Welsh-born Canadian neuroscientist

Alan Charles Evans FCAS is a Welsh-born Canadian neuroscientist who is a Distinguished James McGill Professor of Neurology and Neurosurgery, Psychiatry and Biomedical Engineering, and holds the Victor Dahdaleh Chair in Neurosciences at McGill University. He is also a researcher at the McConnell Brain Imaging Centre of the Montreal Neurological Institute, Co-Director of the Ludmer Centre for Neuroinformatics and Mental Health, Director of the McGill Centre for Integrative Neuroscience, Scientific Director of the Canadian Open Neuroscience Platform, Scientific Director of McGill's Healthy Brains, Healthy Lives program and Principal Investigator of CBRAIN, an initiative aiming to integrate Canadian neuroscience data with the Compute Canada computing network. He is recognized for his research on brain mapping, and was a co-founder of both the International Consortium for Brain Mapping and the Organization for Human Brain Mapping. He was OHBM Chair in 2017-18.

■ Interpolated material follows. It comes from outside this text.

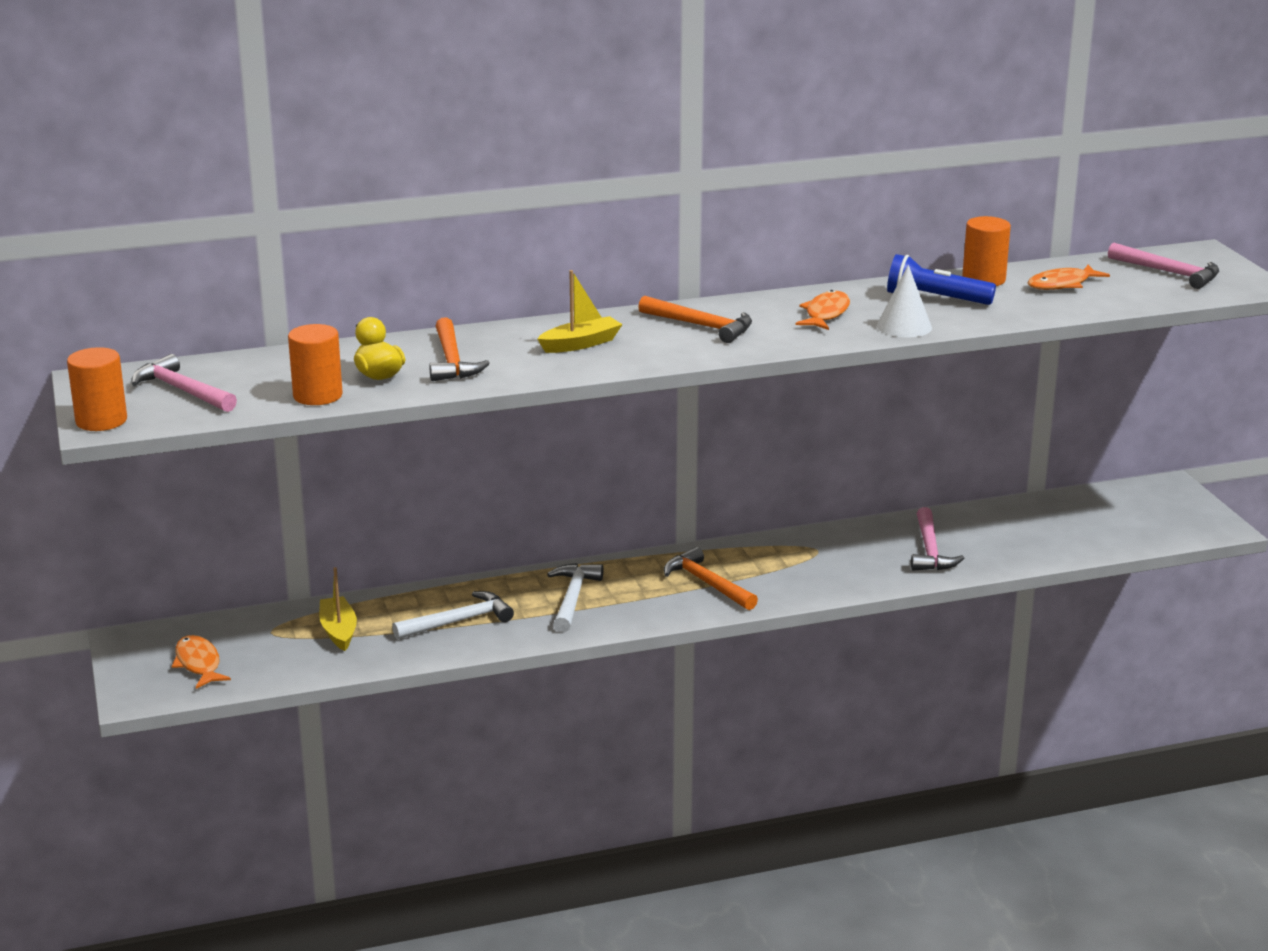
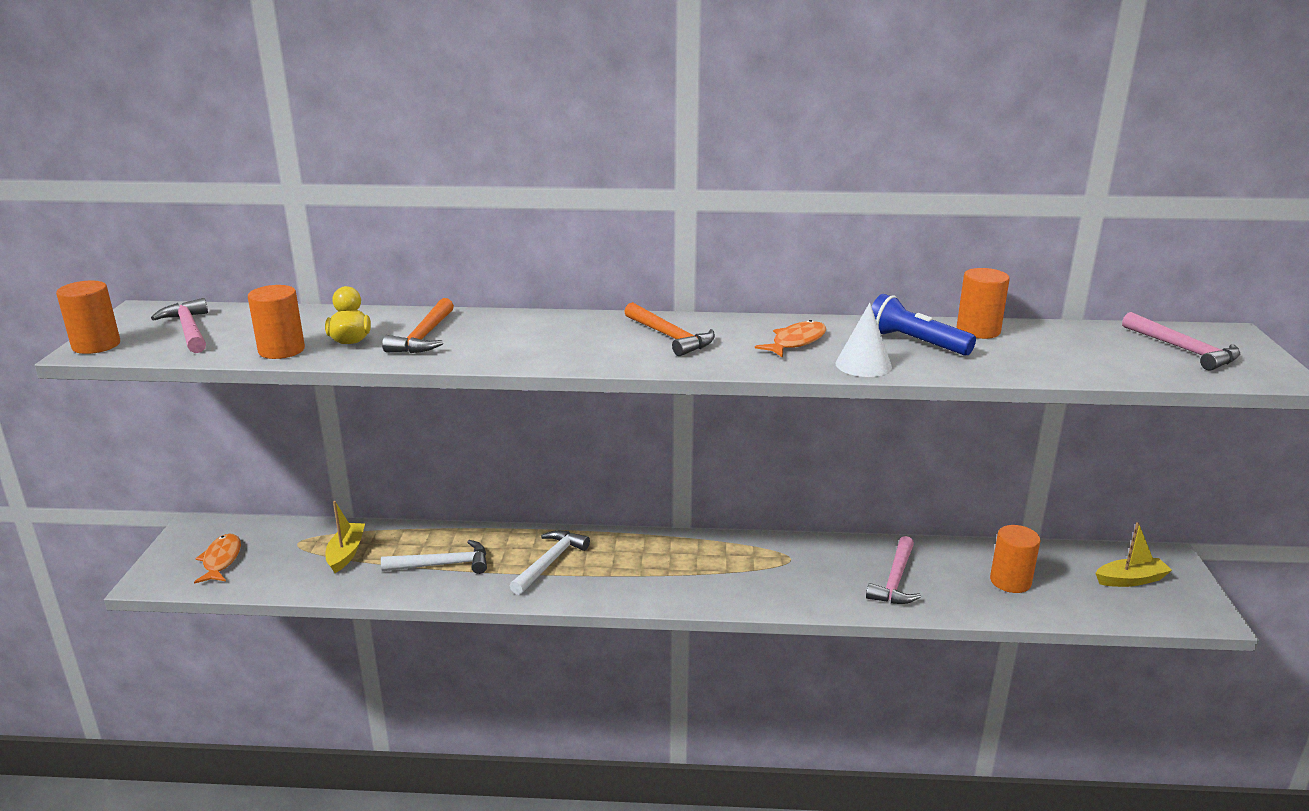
camera: 20 degrees right, 0 degrees up
yellow boat [537,270,623,353] -> yellow boat moved to [1095,522,1172,587]
orange hammer [664,547,758,610] -> none
orange fish [1028,265,1110,290] -> none
none -> orange cylinder [990,525,1040,593]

In 2014, he was awarded the Prix d’Innovation et d’Excellence Dr Jean-A.-Vézina for Québec radiology and the University of British Columbia's Margolese National Brain Disorders Prize. In the same year, he was recognized as an ISI Highly Cited Researcher in the category "Neuroscience and Behavior", a ranking he has maintained every year since then. He was elected a Fellow of the Royal Society of Canada in 2015. In 2016, he received the Wilder Penfield Prix du Québec and was ranked #6 in a list of 10 most influential neuroscientists of the modern era by Science magazine. In 2017, he was inducted as a Fellow of the Canadian Academy of Health Sciences and awarded the Senate of Canada 150 Medal. In 2018, he received the Heinz Lehmann Award for Outstanding Contributions to Neuropsychopharmacology and the Club de Recherches Cliniques du Québec Mentorship Award. In 2019, he received the Glass Brain Award from the Organization for Human Brain Mapping for lifetime achievement in neuroimaging. In 2020, he received the Izaak Walton Killam Memorial Prize, awarded to Canadian scholars who have made a substantial and distinguished contribution, over a significant period, to scholarly research. In 2021, he received the McLaughlin Medal from the Royal Society of Canada, awarded for important research of sustained excellence in medical science. In 2023, he was admitted to the Cuban Academy of Sciences, in recognition of over 30 years working with Cuban neuroscientists, most notably Prof. Pedro Valdes-Sosa. They jointly direct the Global Brain Consortium, a network of clinical neuroscience researchers conducting projects in Low- and Middle-Income Countries around the world. He was elected a Fellow of the Royal Society of London in 2024 and, in 2025, he was inducted as an Officer of the Order of Canada.

==Education and career==
Born in 1952, Alan Evans went to Holton Road Junior School and Barry Grammar School (later Barry Comprehensive School). He then attended Liverpool University, where he received his B.Sc. in Physics in 1974, and Surrey University, where he received his M.Sc. in Medical Physics in 1975. He then enrolled at Leeds University, where he received his Ph.D. in Biophysics in 1979, after which he completed a postdoc fellowship at the same university, working on Protein Crystallography. He went on to work at Atomic Energy of Canada in 1979, as an imaging physicist, developing a commercial Positron Emission Tomography (PET) scanner, before joining the Montreal Neurological Institute and Hospital, affiliated with McGill University, in 1984. He has been at McGill since then but considers his career a failure since he never played rugby for Wales.

==Personal life==
Alan Evans was born and raised in Barry, Vale of Glamorgan in South Wales, UK. He is one of four sons to Jean and Ron Evans, along with brothers Brian, Rob and Graham. He married Canadian Karen Lee Isaac in 1976. They met when her family visited Barry, the childhood home of her father. Karen and Alan have three daughters, Catherine, Meaghan and Leigh, all raised in Montreal.